# Hard to imagine a better formula for learning woodworking



## ssnvet

We've driven by the school several times while on vacation in Maine and I have always wanted to stop in and see the exhibitions of student work, but couldn't coordinate it. I've heard several good reports about the school.

Good luck on your furniture making adventures.


----------



## ellen35

Took a 2 week course there last spring and it was a great experience. I learned so much and corrected a bunch of things I was doing incorrectly. This little gem of a woodworking school is well worth a trip.


----------



## NormG

I am glad you had such a positive experience wile there. I have heard of and seen some of the students work.


----------



## BigMig

Thanks for your in-depth review. I'm curious: is it your intention to forge a career in wood, or was it to develop and hone skills, etc.

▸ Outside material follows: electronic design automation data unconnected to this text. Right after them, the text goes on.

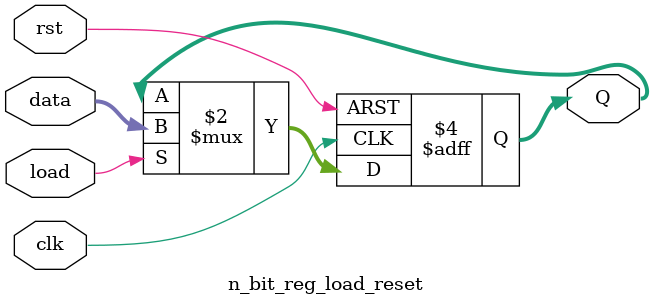
<source format=v>
`timescale 1ns / 1ps


module n_bit_reg_load_reset #(parameter N = 5)(
input clk, load, rst, input [N-1:0] data, output reg [N-1:0] Q  
    );
    always @ (posedge clk or posedge rst)
        if (rst) begin
         Q <= {N{1'b0}};
         end
         else begin
             if (load) begin
            Q <= data;
            end      
     end 
endmodule

</source>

I too have been puttering with wood projects, but I am frustrated with the pace of my progress. And so I'm looking for a school opportunity that'll help me hone/improve my basic skills and learn how to make better joinery, etc.


----------



## ellen35

BigMig,
This is the place to go. They have a "basic woodworking" course that is top notch. You really learn. It should be called "basic furniture making and woodworking". It is 2 weeks of learning at a fast pace and practicing on your own. the school is open 24/7 to students.


----------



## cutndried

BigMig,
I am not going to be pursuing a career in woodworking, but most of the students in the course were headed in that direction. I am not sure a 2 week course would be long enough to give you a solid footing to pursue high-end furniture making. The 12 week course is a fair beginning in that direction, but the 9 month course they offer would be even better for preparation for a career path. Not that one couldn't get there other ways over time. Obviously the money is an issue, as is the time. Also keep in mind that a career in furniture making is not a high probability pathway to lots of money.


----------



## ellen35

The 2 week course is often a pre-requisite for the 9 month course. It is also the first 2 weeks of the 12 week course.


----------



## iminmyshop

We look forward to seeing your projects. Can you post the projects you did while there? I took the 3 month intensive class a couple of years ago. It changed my game. With just 12 students and 2 teachers always there, everyone in the class progressed amazingly. They teach you how wood moves and to make traditional joinery so your pieces will last generations. They teach a bit of design too. Doing things with curves, something I never touched for lack of knowledge before the course is par for the course now and literally adds a whole new dimension to your woodworking. I too highly recommend the school.


----------